Likewise, a robust industrial policy—prioritizing mining, manufacturing, and agricultural resilience—could reduce dependence on U.S. and Chinese imports. This does not mean adopting European-style subsidies but rather eliminating excessive regulations that make Canadian businesses uncompetitive, including costly domestic carbon tariffs.

Another key vulnerability is Canada’s growing military dependence on the U.S. through NORAD and NATO. While alliances are essential, decades of underfunding and neglect have turned the Canadian Armed Forces into little more than a symbolic force. Canada must learn self-reliance and commit to serious investment in defence.

Increasing defence spending—not to meet NATO targets but to build deterrence—is essential. Ottawa must reform its outdated procurement processes and develop a domestic defence manufacturing base, reducing reliance on foreign arms deals.

Canada’s vast Arctic is also at risk. Without continued investment in northern sovereignty, Ottawa may find itself locked out of its own backyard by more assertive global powers.

For too long, Canada has relied on an economic model that prioritizes federal redistribution over wealth creation and productivity. A competitive tax regime—one that attracts investment instead of punishing success—is essential.

A capital gains tax hike might satisfy activists in Toronto, but it does little to attract investments and encourage economic growth. Likewise, Ottawa must abandon ideological green policies that threaten agri-food production, whether by overregulating farmers or ranchers. At the same time, it must address inefficiencies in supply management once and for all. Canada must be able to feed a growing world without unnecessary bureaucratic obstacles.

Ottawa must also create an environment where businesses can innovate and grow without excessive regulatory burdens. This includes eliminating interprovincial trade barriers that stifle commerce.

Similarly, Canada’s tech sector, long hindered by predatory regulations, should be freed from excessive government interference. Instead of suffocating innovation with compliance mandates, Ottawa should focus on deregulation while implementing stronger security measures for foreign tech firms operating in Canada.

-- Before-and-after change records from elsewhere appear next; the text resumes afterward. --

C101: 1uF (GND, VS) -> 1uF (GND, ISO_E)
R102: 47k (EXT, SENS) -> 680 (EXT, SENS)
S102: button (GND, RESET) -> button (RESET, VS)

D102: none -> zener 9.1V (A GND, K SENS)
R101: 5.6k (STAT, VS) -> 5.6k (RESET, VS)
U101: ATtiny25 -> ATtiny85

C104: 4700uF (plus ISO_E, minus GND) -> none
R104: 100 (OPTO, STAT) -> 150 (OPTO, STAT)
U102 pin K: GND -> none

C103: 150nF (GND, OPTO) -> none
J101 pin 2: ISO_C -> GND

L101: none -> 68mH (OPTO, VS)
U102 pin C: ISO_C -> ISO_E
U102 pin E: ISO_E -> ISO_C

Perhaps Ottawa’s greatest mistake is its knee-jerk reactions to American policies, made without a coherent long-term strategy. Performative trade disputes with Washington and symbolic grandstanding in multilateral organizations do little to advance Canada’s interests.

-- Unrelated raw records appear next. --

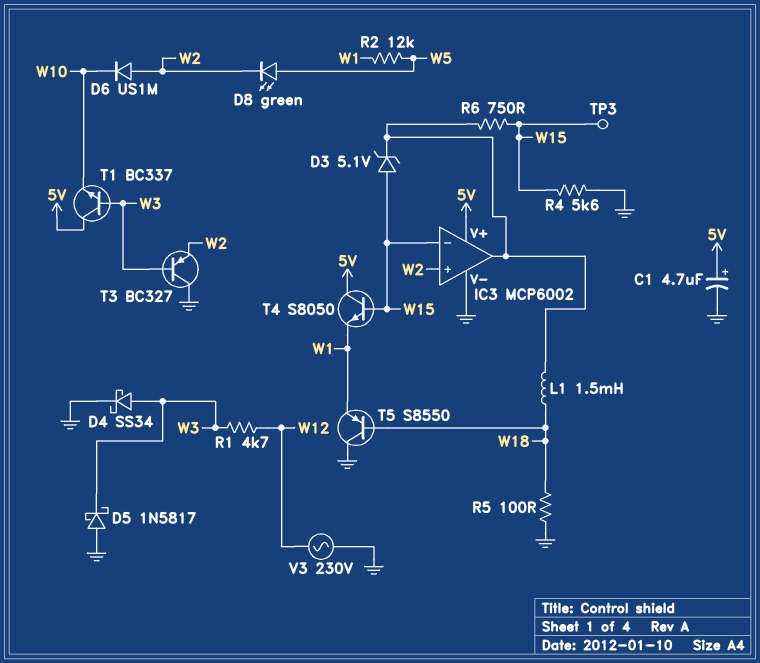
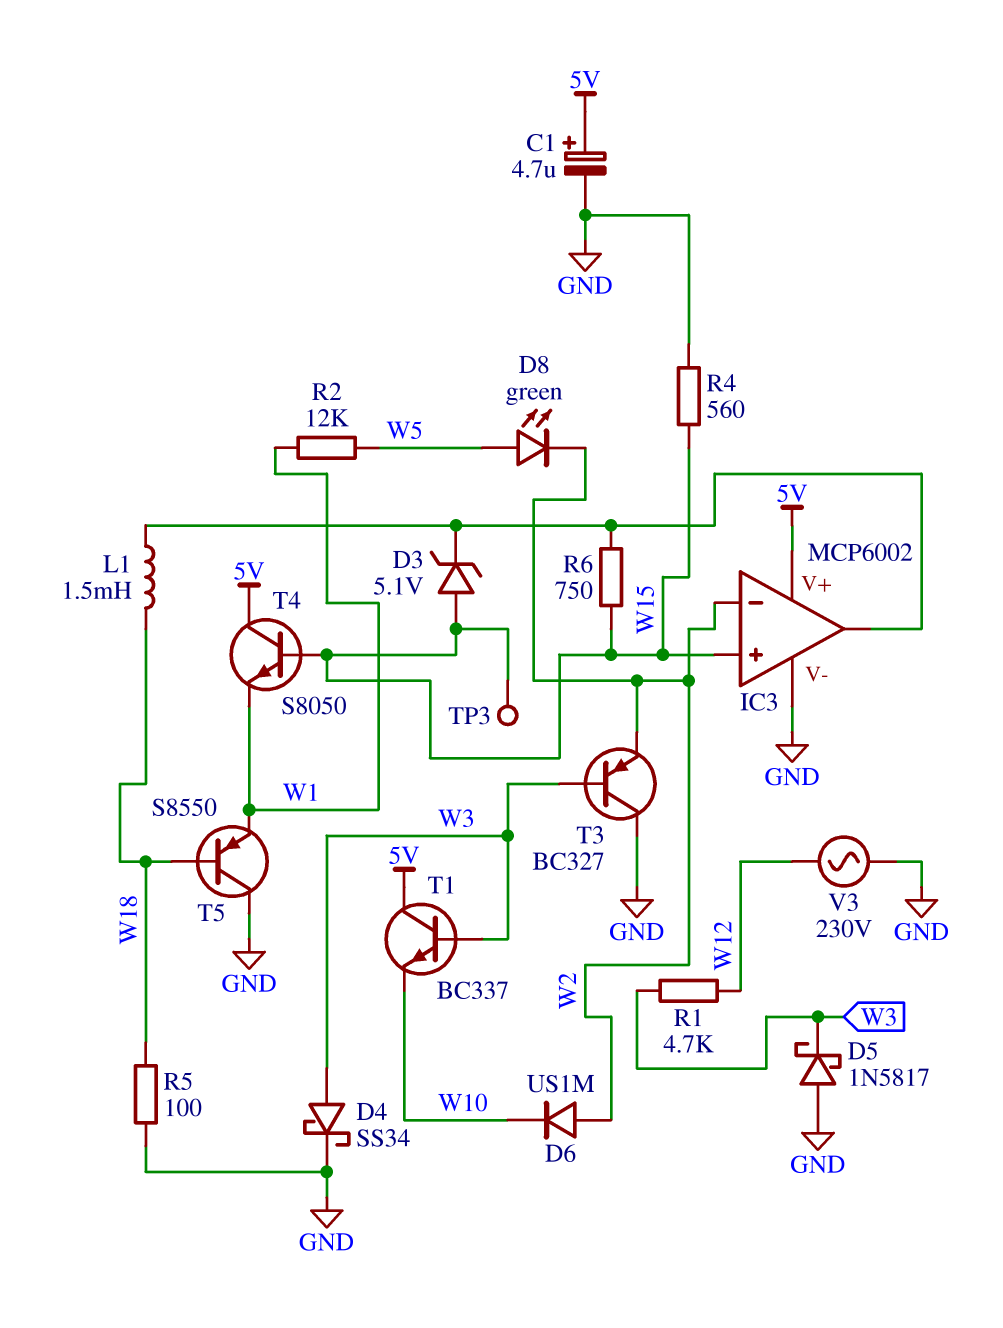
IC3 pin in+: W2 -> W15
IC3 pin in-: W15 -> W2
R4: 5.6k (GND, W15) -> 560 (GND, W15)

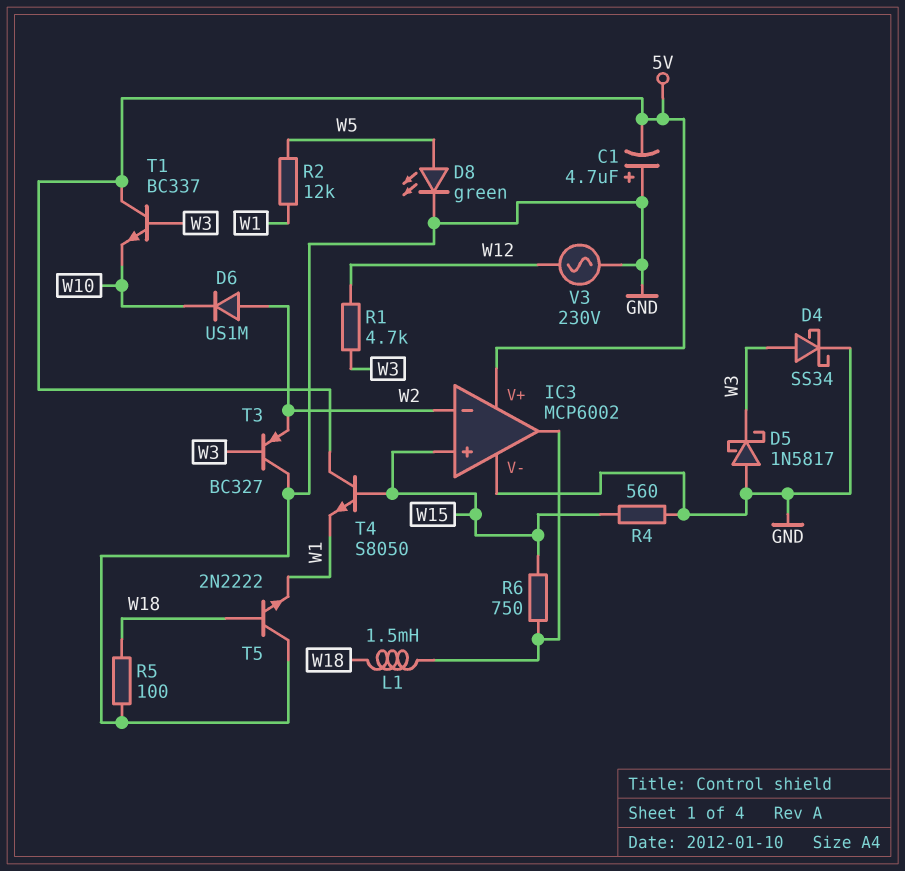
C1: 4.7uF (plus 5V, minus GND) -> 4.7uF (plus GND, minus 5V)
D3: zener 5.1V (A W15, K IC3/out) -> none
D8: LED green (A W5, K W2) -> LED green (A W5, K GND)
T5: PNP S8550 (B W18, C GND, E W1) -> NPN 2N2222 (B W18, C GND, E W1)
TP3: test point (W15) -> none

Instead of reacting emotionally, Canada must take proactive steps to secure its economic, resource, and defence future. That is the role of a responsible government.

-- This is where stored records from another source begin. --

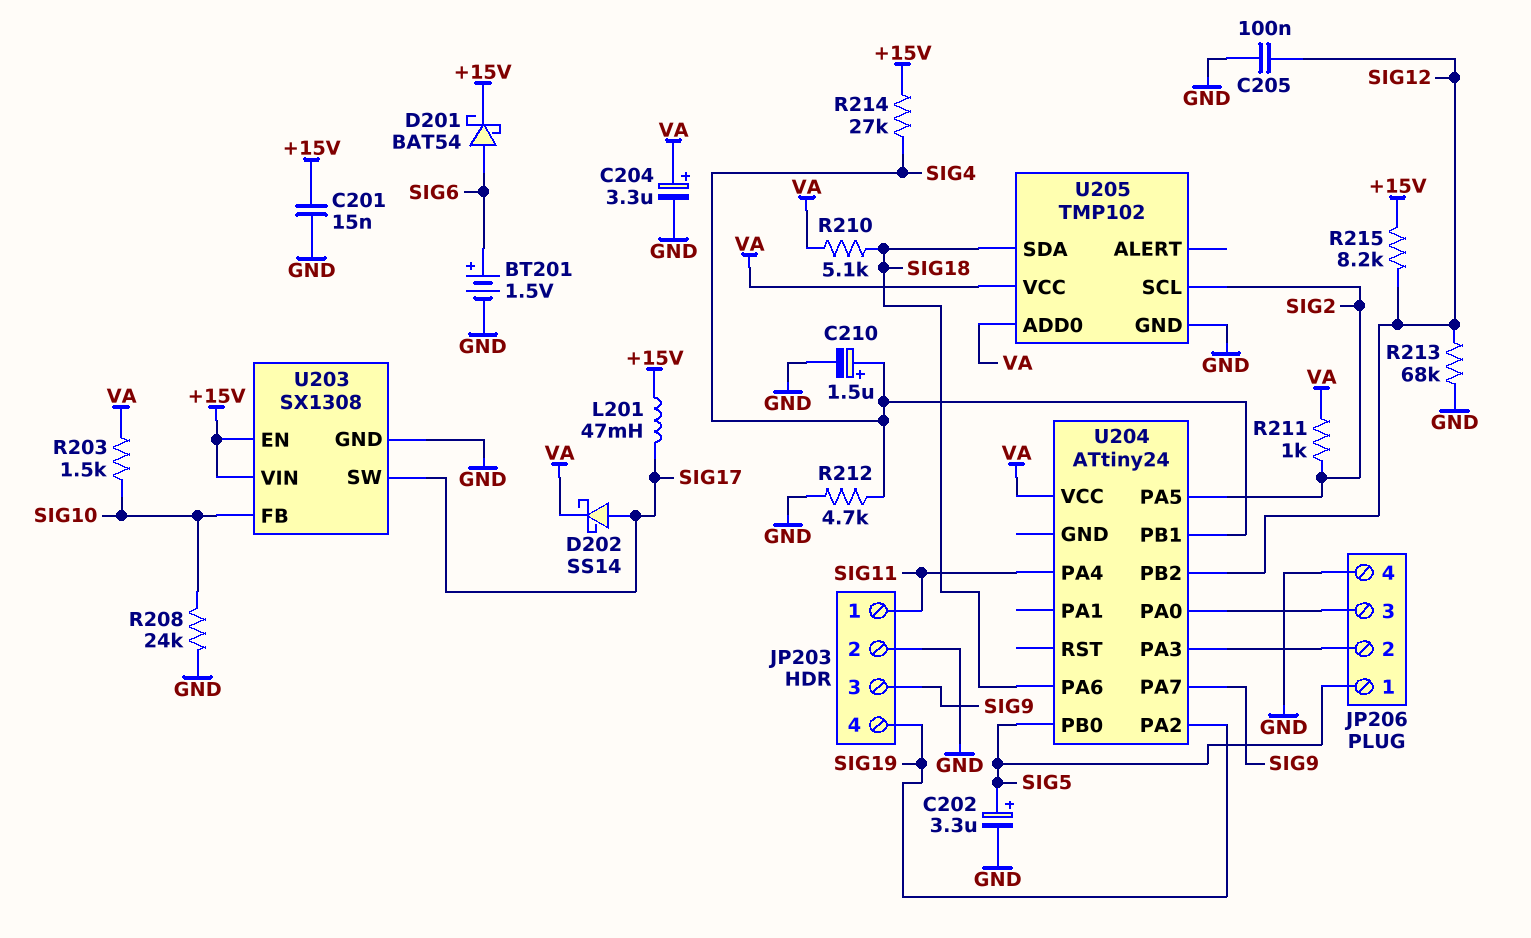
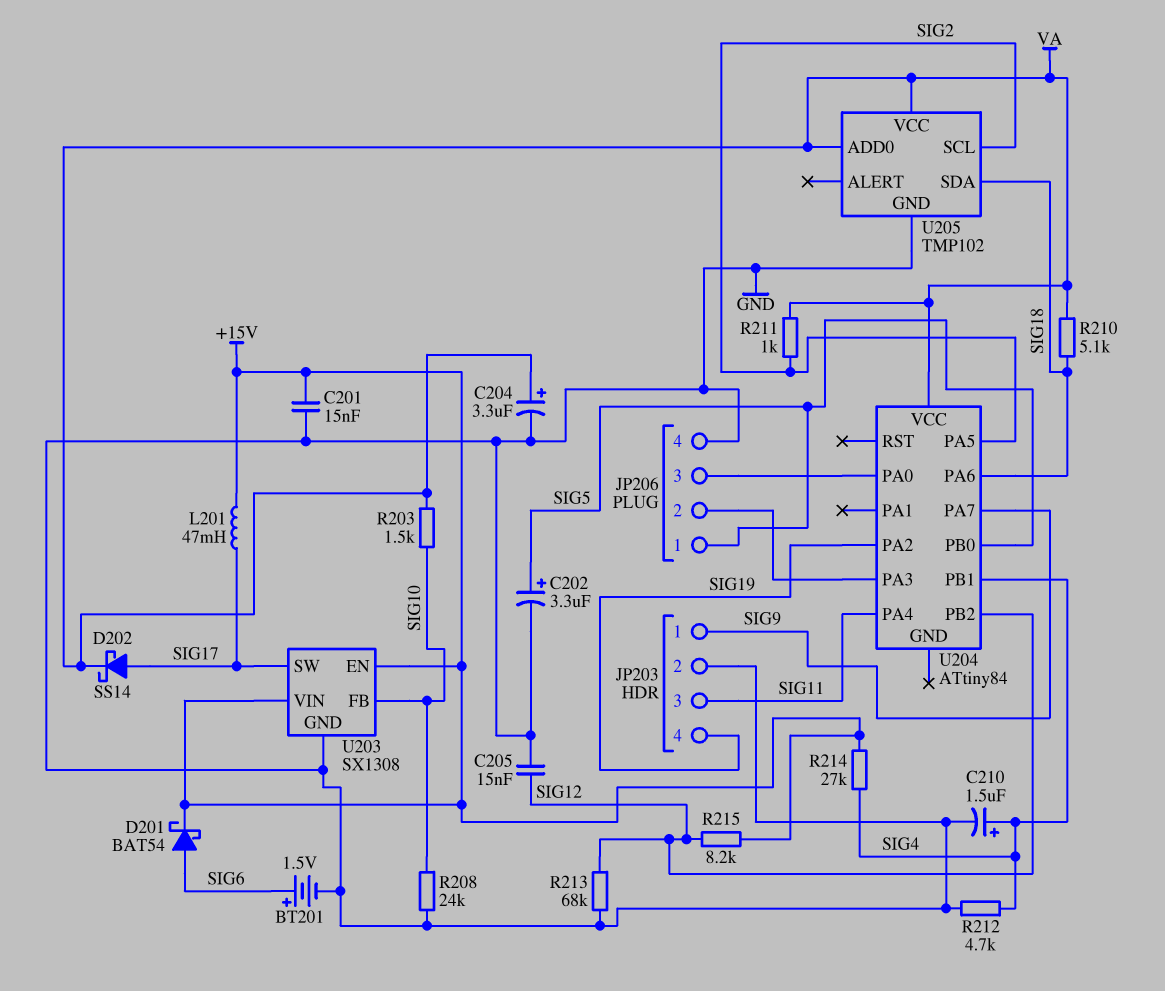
C205: 100nF (GND, SIG12) -> 15nF (GND, SIG12)
JP203 pin 1: SIG11 -> SIG9
JP203 pin 3: SIG9 -> SIG11
U204: ATtiny24 -> ATtiny84

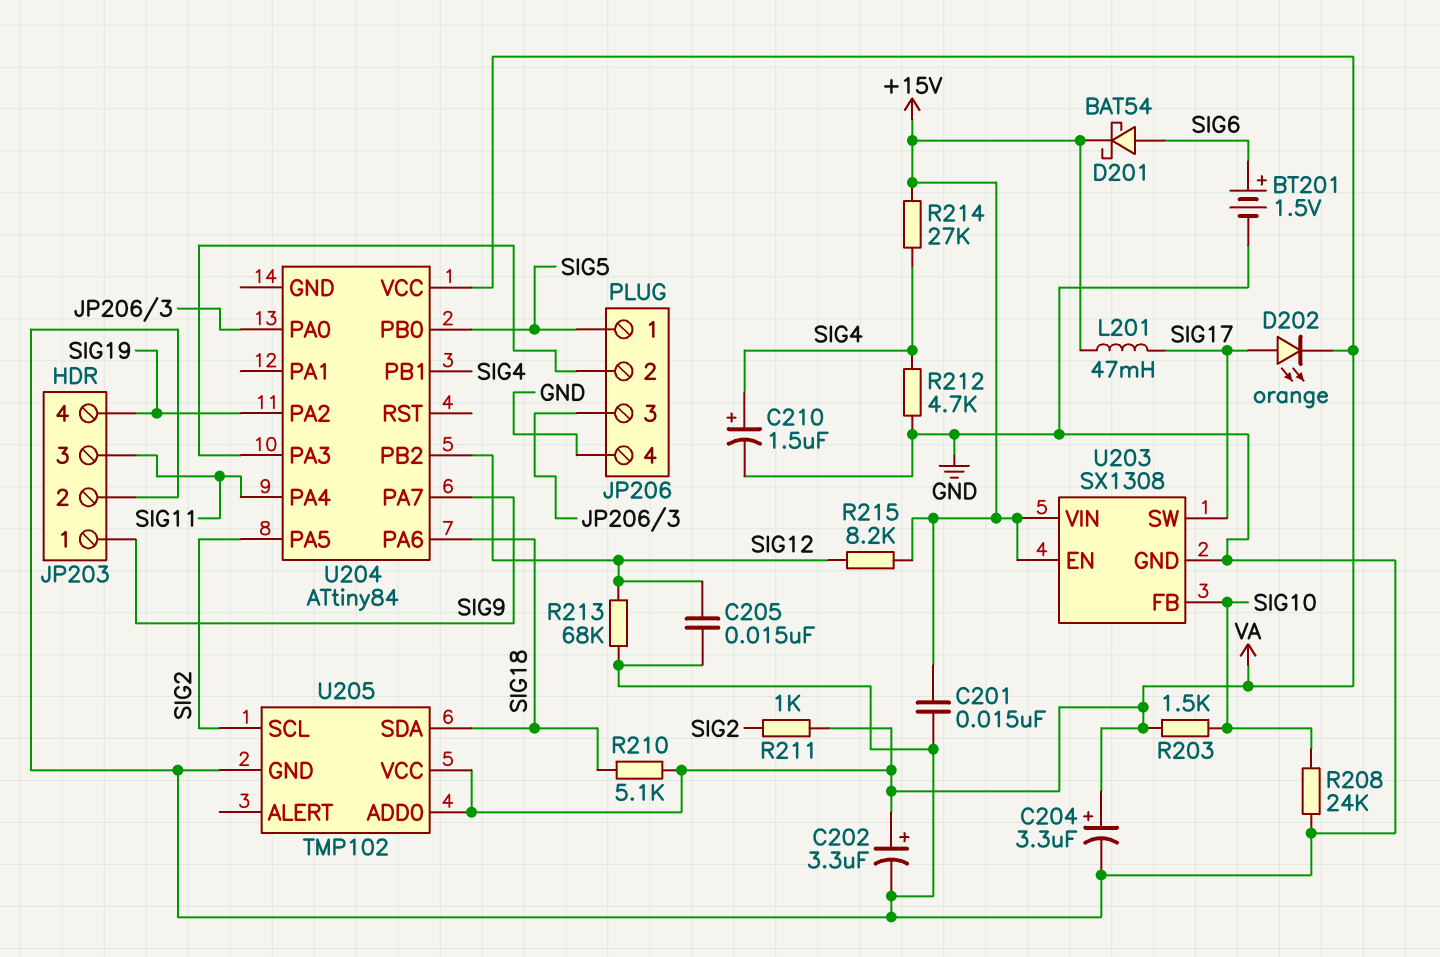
C202: 3.3uF (plus SIG5, minus GND) -> 3.3uF (plus VA, minus GND)
D202: schottky SS14 (A SIG17, K VA) -> LED orange (A SIG17, K VA)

History’s best strategists understood that one should never fight an opponent’s war but instead dictate the terms of engagement. Canada’s future does not depend on reacting to Washington’s policies—these are calculated strategies, not whims. Instead, Canada’s success will be determined by its ability to act in the interests of citizens in all regions of the country, and seeing the world as it is rather than how ideological narratives wish it to be.

Marco Navarro-Génie is the vice president of research at the Frontier Centre for Public Policy. With Barry Cooper, he is co-author of Canada’s COVID: The Story of a Pandemic Moral Panic (2023).